Naturally, comments like the Governor’s raise hackles in the hallowed halls of the humanities. With well-worn clichés, professors champion the value of critical thinking and having a broad perspective on life. But as Thomas Frank’s essay in Harper’s points out, neither the pragmatists nor the idealists are being candid. For a start, no shortage of STEM graduates exists and in fact, the current glut has driven down wages. (Ibid, pg. 10) Conversely, liberal arts departments don’t need future philosophers. What they need are enrollment numbers that will allow instructors to keep their jobs. To be honest, the entire system feeds upon student debt with its underpinning of government subsidies. As long as money continues to flow from that spigot, universities have no incentive to rein in costs.
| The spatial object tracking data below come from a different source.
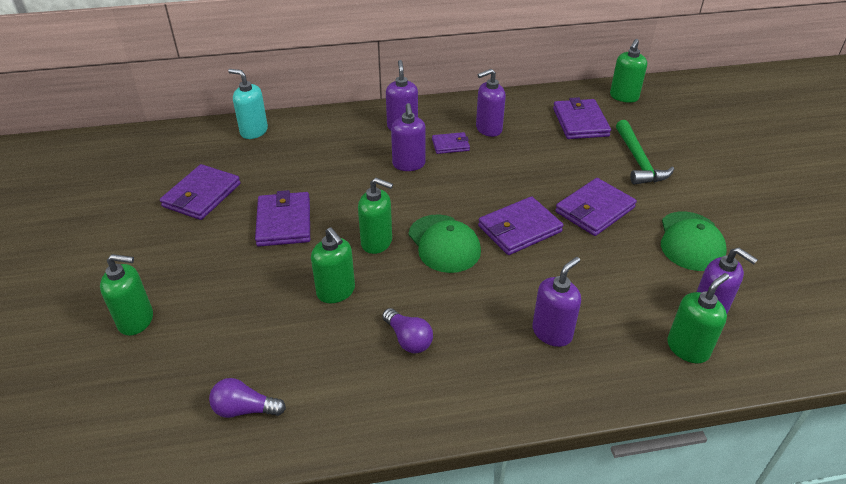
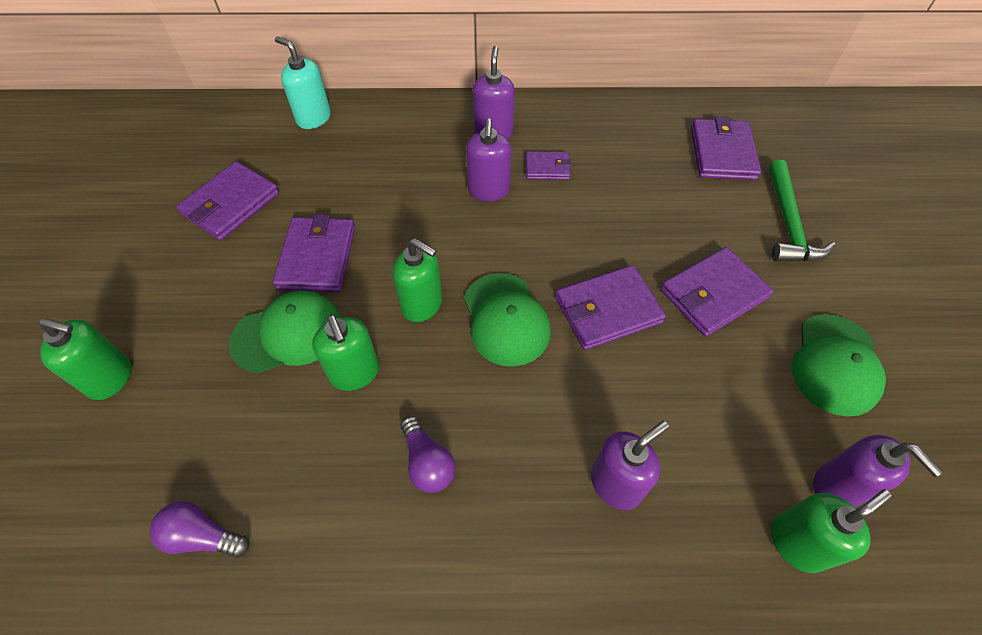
camera: 10 degrees right, 15 degrees up
purple soap dispenser [476,69,506,137] -> none
green soap dispenser [610,39,647,103] -> none
none -> green cap [229,291,341,374]

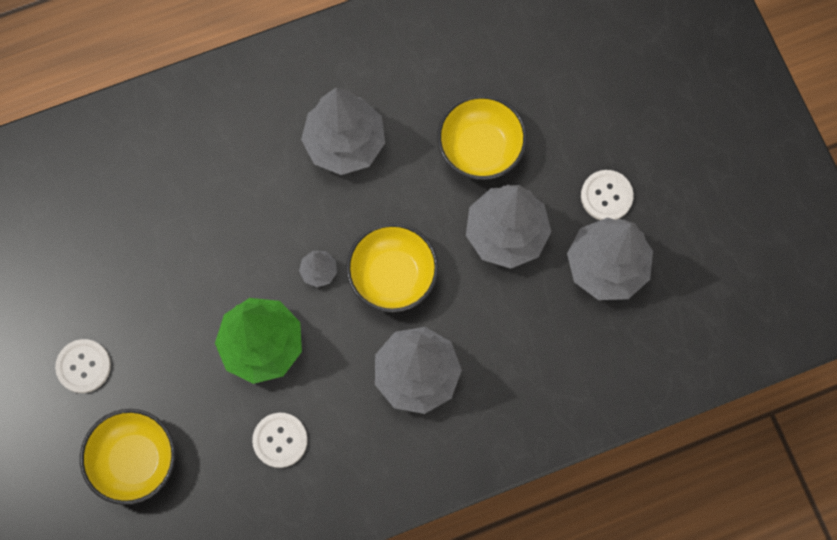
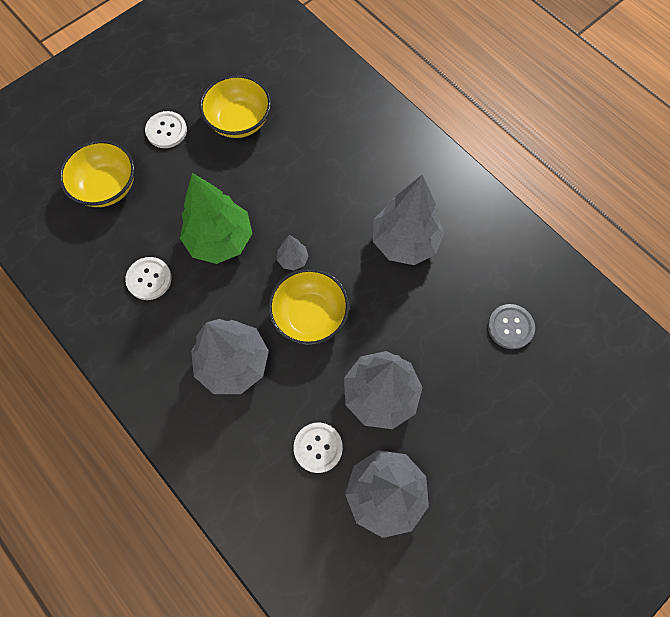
camera: 70 degrees right, 5 degrees down
yellow bowl [437,95,527,180] -> yellow bowl moved to [199,75,271,138]
white button [581,170,634,220] -> white button moved to [294,423,343,473]
none -> grey button [488,304,535,349]

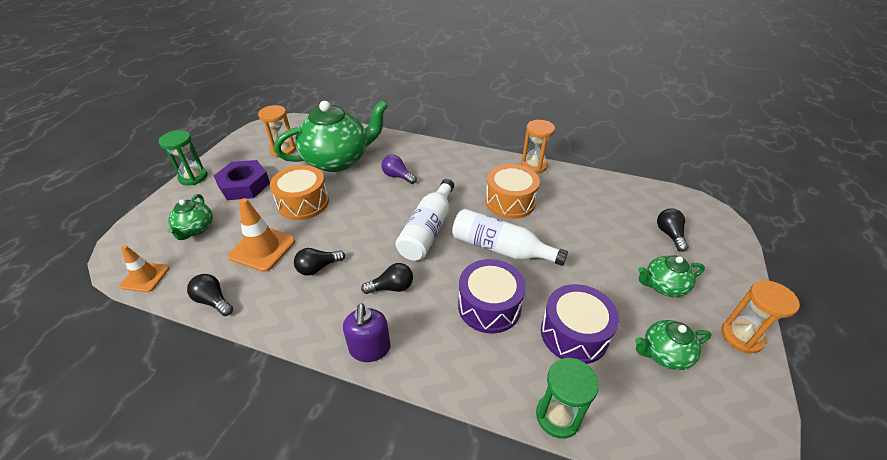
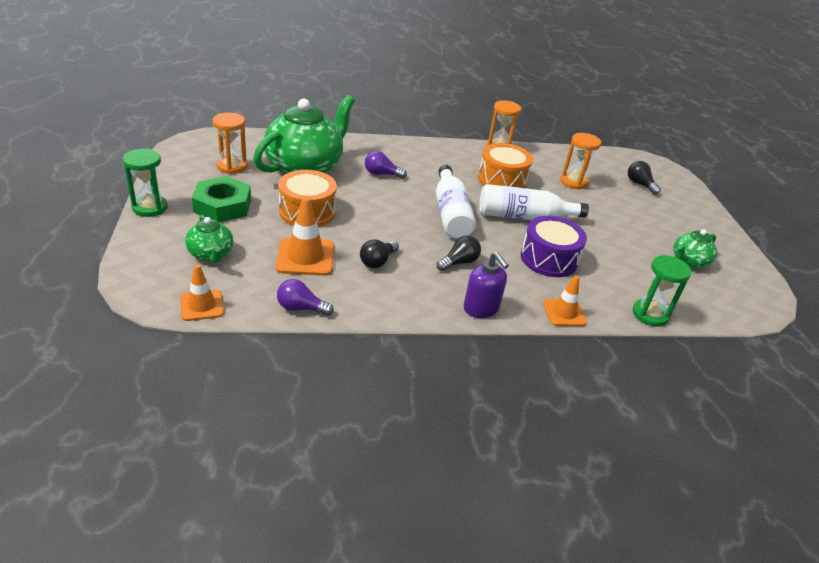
camera: 30 degrees left, 5 degrees down
black light bulb [187,274,233,316] -> purple light bulb [277,279,334,316]
purple nut [214,160,270,200] -> green nut [192,176,251,222]
purple drum [541,284,619,364] -> none
green teapot [638,255,705,297] -> none
orange hourglass [721,280,800,354] -> orange hourglass moved to [560,133,601,190]
none -> orange traffic cone [543,275,587,326]

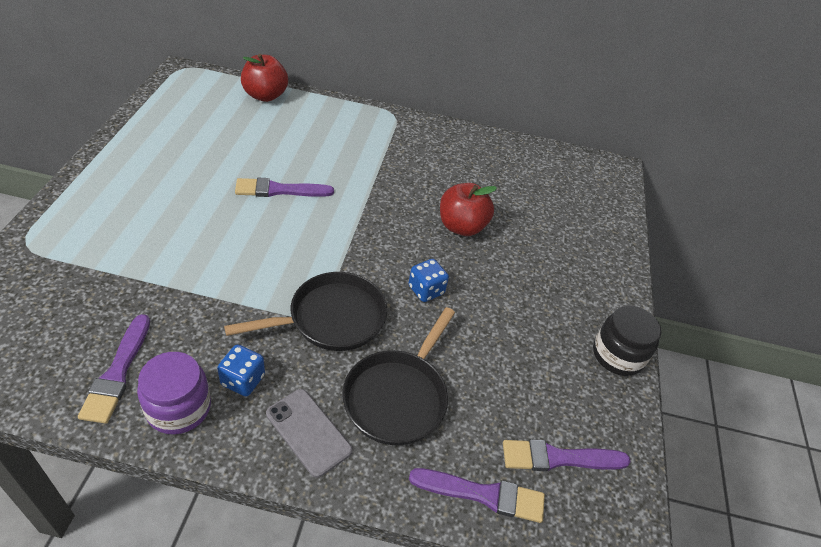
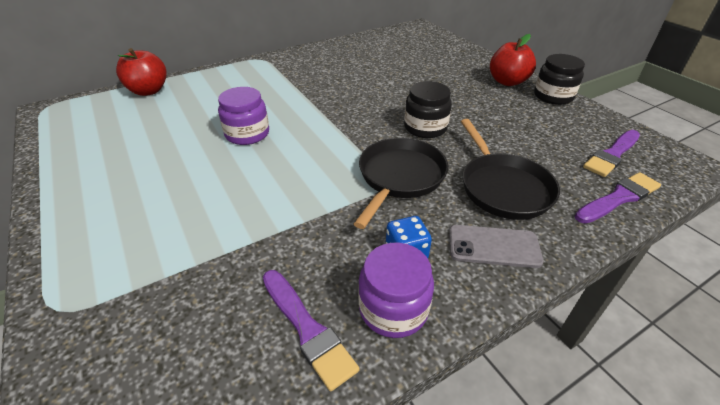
camera: 35 degrees left, 5 degrees down
purple brush [235,178,334,197] -> purple jar [218,87,269,145]
blue dice [409,259,449,302] -> black jar [404,81,452,138]
red apple [440,183,497,236] -> red apple moved to [490,34,536,86]

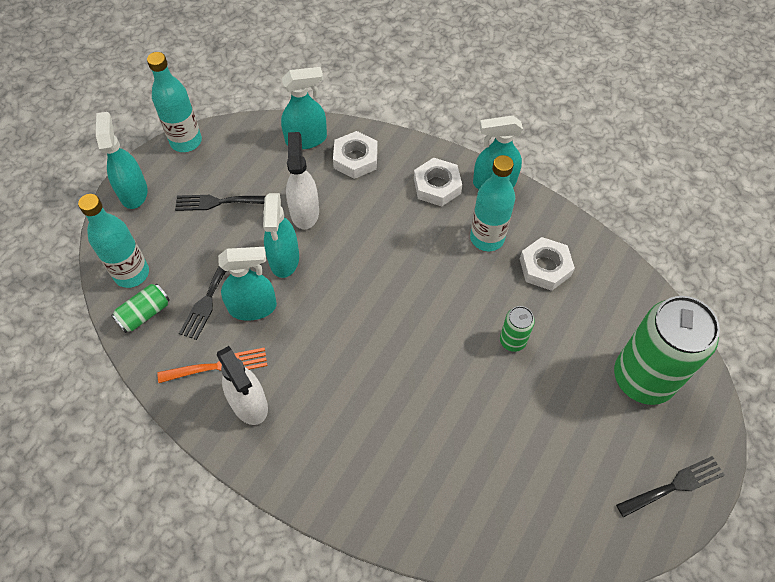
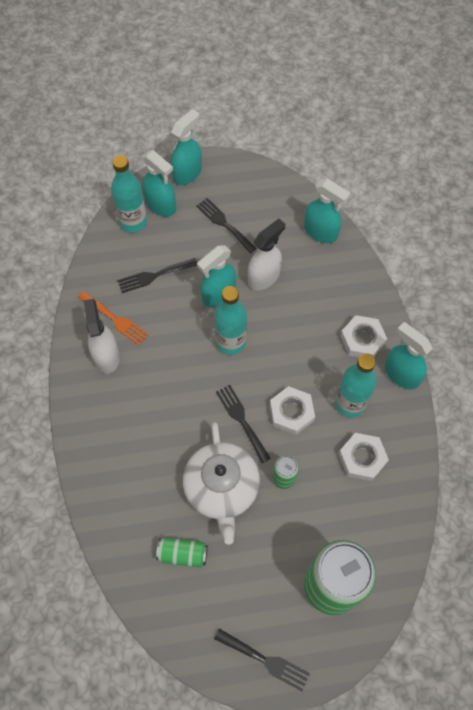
camera: 50 degrees right, 5 degrees up
green can [111,284,170,333] -> green can moved to [156,538,208,568]
turquoise bottle [147,52,202,152] -> turquoise bottle moved to [214,286,247,355]
white spray bottle [217,346,268,425] -> white spray bottle turned 150 degrees clockwise [84,299,120,374]
turquoise spray bottle [218,247,277,321] -> turquoise spray bottle moved to [142,150,176,217]
white nut [333,131,378,179] -> white nut moved to [270,386,315,435]
none -> white teapot [183,422,260,545]
none -> black fork [216,384,271,463]

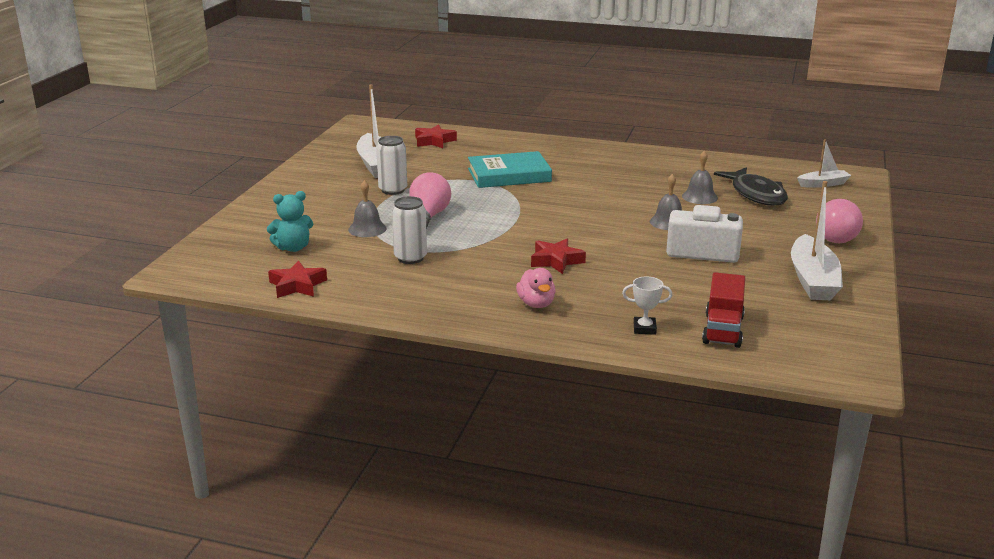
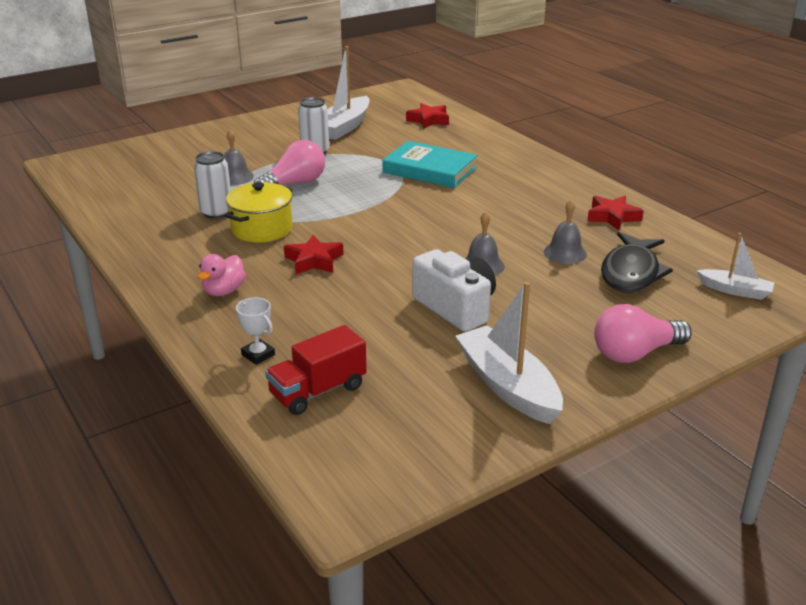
camera: 40 degrees right, 5 degrees up
turquoise teddy bear [267,191,313,252] -> none
red star [268,261,327,298] -> red star moved to [587,196,644,231]
white boat [791,181,843,300] -> white boat turned 105 degrees clockwise [455,282,563,424]
none -> yellow pot [225,182,292,243]

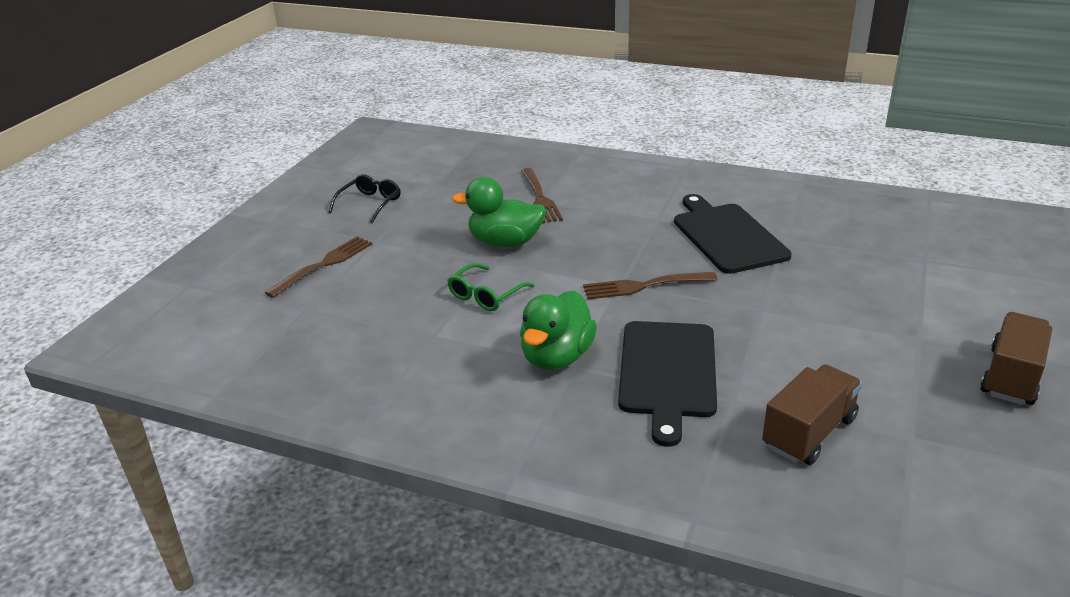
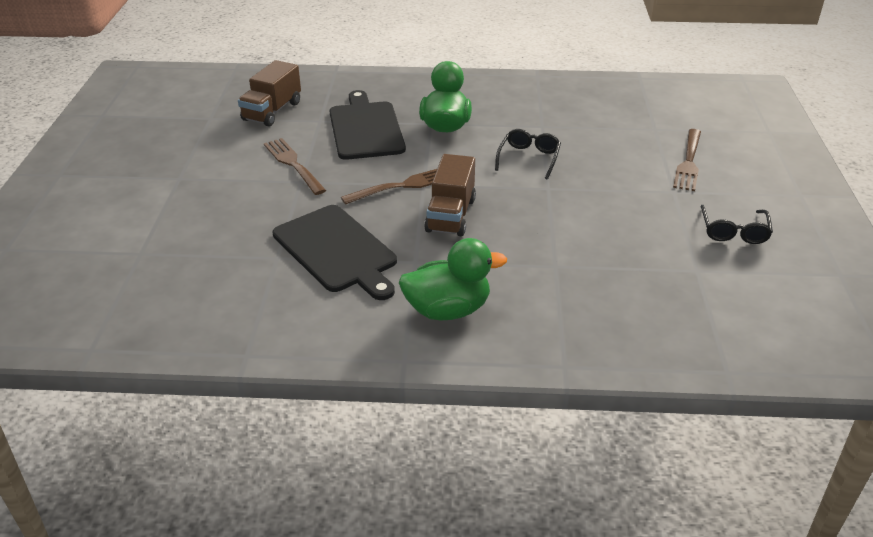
camera: 160 degrees right, 5 degrees up
green glasses [447,263,535,311] -> black glasses [495,129,561,179]
green duck [452,177,546,248] -> green duck moved to [399,238,507,321]
brown fork [521,168,563,223] -> brown fork moved to [264,138,326,195]
brown truck [980,312,1052,405] -> brown truck moved to [424,154,476,236]

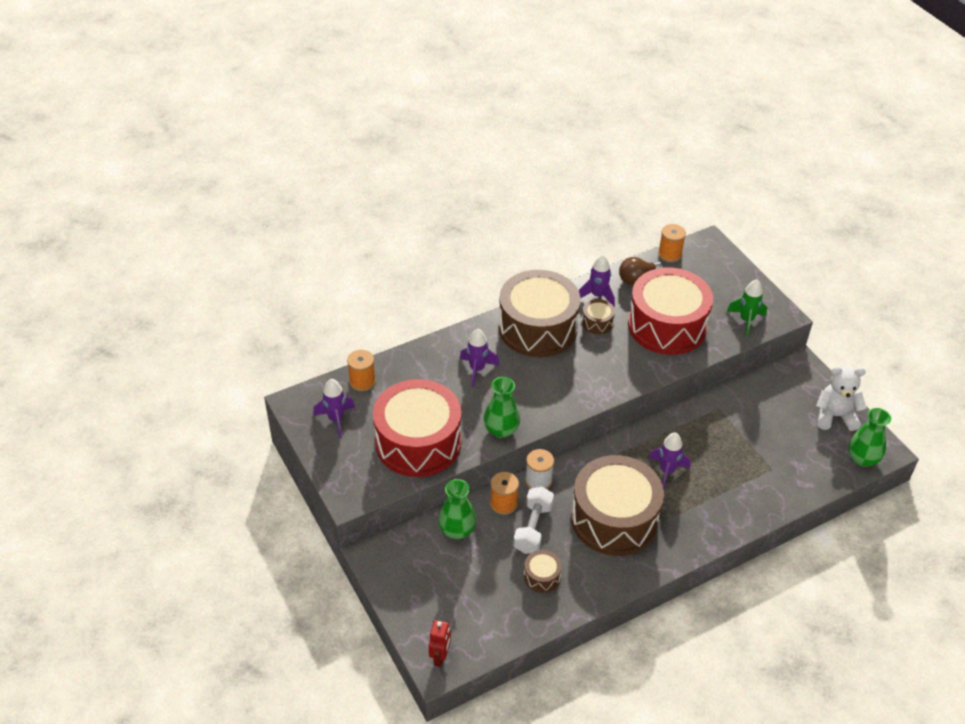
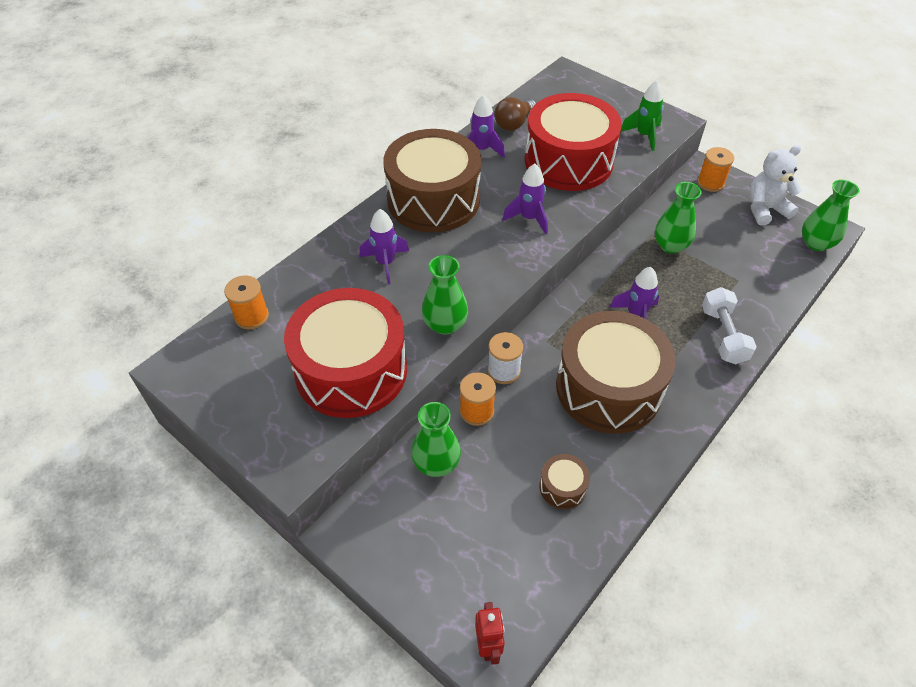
camera: 20 degrees left, 5 degrees up
purple rocket [313,379,355,438] -> purple rocket moved to [502,164,548,234]
white dumbbell [513,487,554,554] -> white dumbbell moved to [702,287,757,364]
brown drum [582,299,615,334] -> none
orange spool [658,224,686,262] -> orange spool moved to [697,147,734,192]
none -> green vase [655,182,702,253]

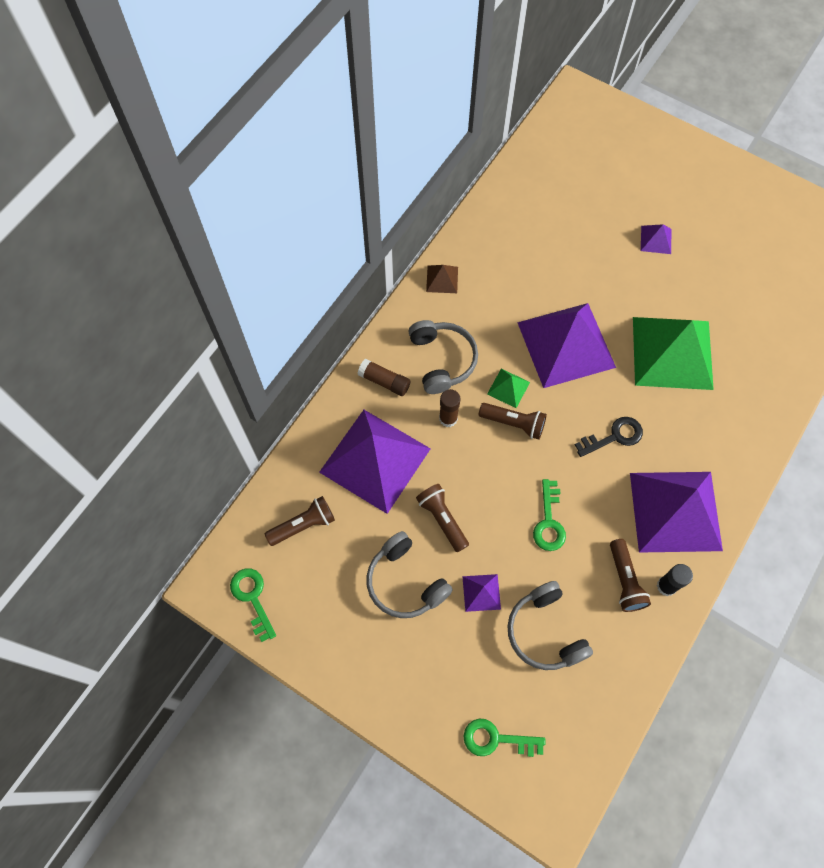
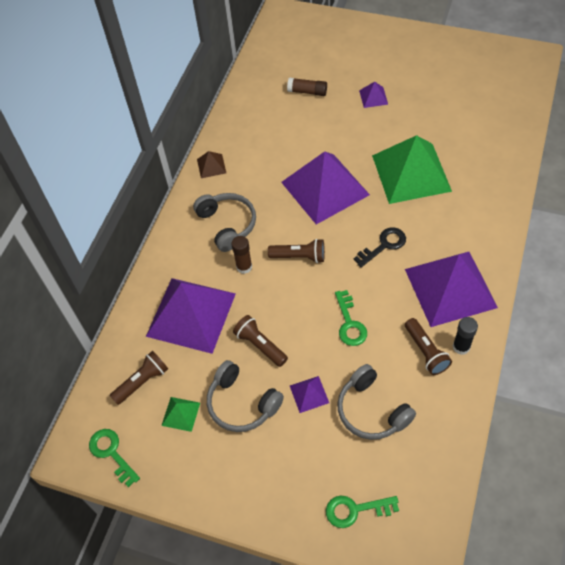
camera: 10 degrees left, 10 degrees down
brown glue stick [358,359,411,396] -> brown glue stick moved to [287,78,327,96]
green pyramid [487,369,530,408] -> green pyramid moved to [161,397,200,432]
Early in the 20th century, having an 8th grade education served workers well. They could earn a good wage in the trades or on factory assembly lines. Universities were the purview of academics, future doctors and other professionals. At the end of World War II higher education became accessible to G. I. s returning home from the war. To give thanks, the nation paid their tuition costs. The gift was also a means to delay a sudden rush of job applicants into a weakened economy.
I have no evidence to support my theory, but I suspect this is the point in our history when education and jobs became linked in our minds. Though a child at the time, I recall reading a sign in a restaurant window: Dishwasher wanted. Must have high school diploma.
I’m sorry for the students caught in a debate between powers with vested interests. I’m sorry neither side has done much to curb tuition costs. Worse, I fear that our sluggish economy has cast doubts on the value of higher learning. What’s happening to the young is a national disgrace. But I will add this one thought for the young to chew on. I never earned a dime by quoting Shakespeare but the ability to do so has proved to be priceless.